* Instrução A
Liste todas as terras indígenas do povo Guarani que aparecem entre as portarias declaratórias mencionadas no texto sobre as demarcações abaixo.

* Texto fornecido
┌──
Além das homologações, o Ministério da Justiça também publicou nesta segunda-feira (17), dez novas portarias declaratórias de demarcação, conforme prometido pela ministra dos Povos Indígenas, Sônia Guajajara, durante a COP30. A lista inclui: TI Vista Alegre (AM – Mura); TI Tupinambá de Olivença (BA – Tupinambá); TI Comexatibá (BA – Pataxó); TI Ypoí Triunfo (MS – Guarani); TI Sawré Ba’pim (PA – Munduruku); TI Pankará da Serra do Arapuá (PE – Pankara); TI Sambaqui (PR – Guarani); TI Ka’aguy Hovy (SP – Guarani); TI Pakurity (SP – Guarani) e TI Ka’aguy Mirim (SP – Guarani).
Terras ameaçadas ficaram de fora
Apesar do clima de comemoração pelas quatro terras homologadas, muitos outros territórios ainda vão ter que esperar. Entre os territórios que aguardam a homologação, há aqueles que há anos sofrem com invasões de garimpeiros e desmatamento ilegal, como as áreas dos indígenas Munduruku, no Pará.
Uma delas é Sawré Muybu, que após mais de 10 anos de espera, foi declarada em 2024 como terra indígena, em assinatura do ministro da Justiça, Ricardo Lewandovski, com 178.173 hectares. Sawré Muybu, no Pará, é um dos territórios mais ameaçados do país por garimpo e desmatamento. Mas para ser homologada, ela precisa passar por demarcação física, com logística de instalação de placas e equipe técnica.
“A Funai diz que não tem recurso para fazer a demarcação física. Então a gente está procurando parceiros para ver se eles dão esse apoio. A gente está cansado de ver a água poluída pelos garimpeiros. Os peixes estão se acabando. Os rios ficando sujos. Não tem mais igarapé limpo”, disse o cacique Juarez Munduruku, à Amazônia Real, nesta terça-feira (18).

A reportagem apurou que os Munduruku de Sawré Muybu estão em uma mobilização para fazer a demarcação física por conta própria, buscando recursos junto a aliados da causa indígena, para assim agilizar a homologação.
O cacique Juarez Munduruku estava em sua aldeia quando soube pela Amazônia Real sobre as quatro homologações. Ele disse que havia sido informado apenas sobre as 10 terras declaradas, divulgadas nesta segunda-feira (17). Ao saber que seu território não foi homologado, ficou preocupado e triste, mas lembrou que Sawré Muybu sempre foi terra indígena, independente da assinatura das autoridades. Para Juarez, porém, o território só passará a ter paz quando for reconhecido pelo Estado brasileiro.
└──
* Material fornecido
┌──
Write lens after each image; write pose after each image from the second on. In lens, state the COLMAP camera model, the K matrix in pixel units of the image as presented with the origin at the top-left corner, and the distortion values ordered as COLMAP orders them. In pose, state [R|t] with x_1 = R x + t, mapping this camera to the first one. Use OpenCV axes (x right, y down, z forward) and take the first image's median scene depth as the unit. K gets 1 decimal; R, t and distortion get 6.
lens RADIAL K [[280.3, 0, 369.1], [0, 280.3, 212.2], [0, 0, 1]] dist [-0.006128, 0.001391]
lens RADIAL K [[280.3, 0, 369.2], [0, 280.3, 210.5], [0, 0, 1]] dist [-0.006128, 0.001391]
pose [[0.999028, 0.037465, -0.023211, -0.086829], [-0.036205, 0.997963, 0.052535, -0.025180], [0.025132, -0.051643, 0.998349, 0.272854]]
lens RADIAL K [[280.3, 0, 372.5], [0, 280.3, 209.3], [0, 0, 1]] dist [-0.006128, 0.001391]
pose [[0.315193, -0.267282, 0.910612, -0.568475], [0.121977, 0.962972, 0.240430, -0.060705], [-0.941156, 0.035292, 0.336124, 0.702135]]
└──
* Instrução B
Copie fielmente os registros acima, do início até a linha que contém "212.2], [0, 0, 1]] dist [-0.006128, 0.001391]", incluindo essa linha.

* Resposta A
TI Ypoí Triunfo (MS)
TI Sambaqui (PR)
TI Ka’aguy Hovy (SP)
TI Pakurity (SP)
TI Ka’aguy Mirim (SP)

* Resposta B
Write lens after each image; write pose after each image from the second on. In lens, state the COLMAP camera model, the K matrix in pixel units of the image as presented with the origin at the top-left corner, and the distortion values ordered as COLMAP orders them. In pose, state [R|t] with x_1 = R x + t, mapping this camera to the first one. Use OpenCV axes (x right, y down, z forward) and take the first image's median scene depth as the unit. K gets 1 decimal; R, t and distortion get 6.
lens RADIAL K [[280.3, 0, 369.1], [0, 280.3, 212.2], [0, 0, 1]] dist [-0.006128, 0.001391]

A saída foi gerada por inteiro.